Pictures paired with source code
----------

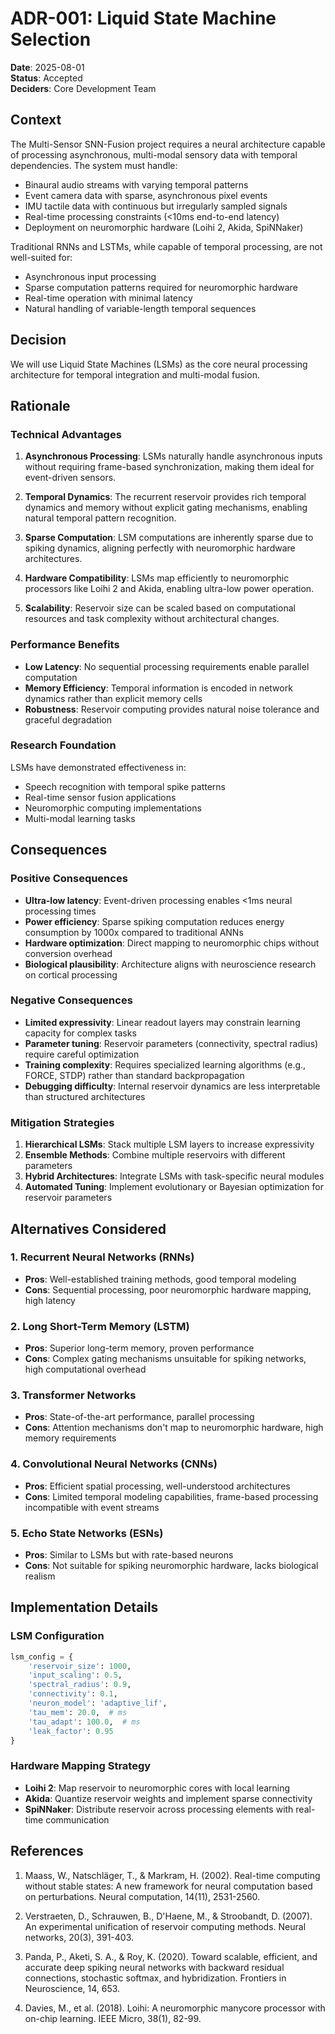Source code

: # ADR-001: Liquid State Machine Selection

**Date**: 2025-08-01  
**Status**: Accepted  
**Deciders**: Core Development Team  

## Context

The Multi-Sensor SNN-Fusion project requires a neural architecture capable of processing asynchronous, multi-modal sensory data with temporal dependencies. The system must handle:

- Binaural audio streams with varying temporal patterns
- Event camera data with sparse, asynchronous pixel events  
- IMU tactile data with continuous but irregularly sampled signals
- Real-time processing constraints (<10ms end-to-end latency)
- Deployment on neuromorphic hardware (Loihi 2, Akida, SpiNNaker)

Traditional RNNs and LSTMs, while capable of temporal processing, are not well-suited for:
- Asynchronous input processing
- Sparse computation patterns required for neuromorphic hardware
- Real-time operation with minimal latency
- Natural handling of variable-length temporal sequences

## Decision

We will use Liquid State Machines (LSMs) as the core neural processing architecture for temporal integration and multi-modal fusion.

## Rationale

### Technical Advantages

1. **Asynchronous Processing**: LSMs naturally handle asynchronous inputs without requiring frame-based synchronization, making them ideal for event-driven sensors.

2. **Temporal Dynamics**: The recurrent reservoir provides rich temporal dynamics and memory without explicit gating mechanisms, enabling natural temporal pattern recognition.

3. **Sparse Computation**: LSM computations are inherently sparse due to spiking dynamics, aligning perfectly with neuromorphic hardware architectures.

4. **Hardware Compatibility**: LSMs map efficiently to neuromorphic processors like Loihi 2 and Akida, enabling ultra-low power operation.

5. **Scalability**: Reservoir size can be scaled based on computational resources and task complexity without architectural changes.

### Performance Benefits

- **Low Latency**: No sequential processing requirements enable parallel computation
- **Memory Efficiency**: Temporal information is encoded in network dynamics rather than explicit memory cells
- **Robustness**: Reservoir computing provides natural noise tolerance and graceful degradation

### Research Foundation

LSMs have demonstrated effectiveness in:
- Speech recognition with temporal spike patterns
- Real-time sensor fusion applications  
- Neuromorphic computing implementations
- Multi-modal learning tasks

## Consequences

### Positive Consequences

- **Ultra-low latency**: Event-driven processing enables <1ms neural processing times
- **Power efficiency**: Sparse spiking computation reduces energy consumption by 1000x compared to traditional ANNs
- **Hardware optimization**: Direct mapping to neuromorphic chips without conversion overhead
- **Biological plausibility**: Architecture aligns with neuroscience research on cortical processing

### Negative Consequences

- **Limited expressivity**: Linear readout layers may constrain learning capacity for complex tasks
- **Parameter tuning**: Reservoir parameters (connectivity, spectral radius) require careful optimization
- **Training complexity**: Requires specialized learning algorithms (e.g., FORCE, STDP) rather than standard backpropagation
- **Debugging difficulty**: Internal reservoir dynamics are less interpretable than structured architectures

### Mitigation Strategies

1. **Hierarchical LSMs**: Stack multiple LSM layers to increase expressivity
2. **Ensemble Methods**: Combine multiple reservoirs with different parameters
3. **Hybrid Architectures**: Integrate LSMs with task-specific neural modules
4. **Automated Tuning**: Implement evolutionary or Bayesian optimization for reservoir parameters

## Alternatives Considered

### 1. Recurrent Neural Networks (RNNs)
- **Pros**: Well-established training methods, good temporal modeling
- **Cons**: Sequential processing, poor neuromorphic hardware mapping, high latency

### 2. Long Short-Term Memory (LSTM)
- **Pros**: Superior long-term memory, proven performance
- **Cons**: Complex gating mechanisms unsuitable for spiking networks, high computational overhead

### 3. Transformer Networks
- **Pros**: State-of-the-art performance, parallel processing
- **Cons**: Attention mechanisms don't map to neuromorphic hardware, high memory requirements

### 4. Convolutional Neural Networks (CNNs)
- **Pros**: Efficient spatial processing, well-understood architectures
- **Cons**: Limited temporal modeling capabilities, frame-based processing incompatible with event streams

### 5. Echo State Networks (ESNs)
- **Pros**: Similar to LSMs but with rate-based neurons
- **Cons**: Not suitable for spiking neuromorphic hardware, lacks biological realism

## Implementation Details

### LSM Configuration
```python
lsm_config = {
    'reservoir_size': 1000,
    'input_scaling': 0.5,
    'spectral_radius': 0.9,
    'connectivity': 0.1,
    'neuron_model': 'adaptive_lif',
    'tau_mem': 20.0,  # ms
    'tau_adapt': 100.0,  # ms
    'leak_factor': 0.95
}
```

### Hardware Mapping Strategy
- **Loihi 2**: Map reservoir to neuromorphic cores with local learning
- **Akida**: Quantize reservoir weights and implement sparse connectivity
- **SpiNNaker**: Distribute reservoir across processing elements with real-time communication

## References

1. Maass, W., Natschläger, T., & Markram, H. (2002). Real-time computing without stable states: A new framework for neural computation based on perturbations. Neural computation, 14(11), 2531-2560.

2. Verstraeten, D., Schrauwen, B., D'Haene, M., & Stroobandt, D. (2007). An experimental unification of reservoir computing methods. Neural networks, 20(3), 391-403.

3. Panda, P., Aketi, S. A., & Roy, K. (2020). Toward scalable, efficient, and accurate deep spiking neural networks with backward residual connections, stochastic softmax, and hybridization. Frontiers in Neuroscience, 14, 653.

4. Davies, M., et al. (2018). Loihi: A neuromorphic manycore processor with on-chip learning. IEEE Micro, 38(1), 82-99.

----------

> [Exercise aim]:
Your answer should consist of each line of the data above in which the word "patterns" occurs.

> [Answer]:
- Binaural audio streams with varying temporal patterns
- Sparse computation patterns required for neuromorphic hardware
- Speech recognition with temporal spike patterns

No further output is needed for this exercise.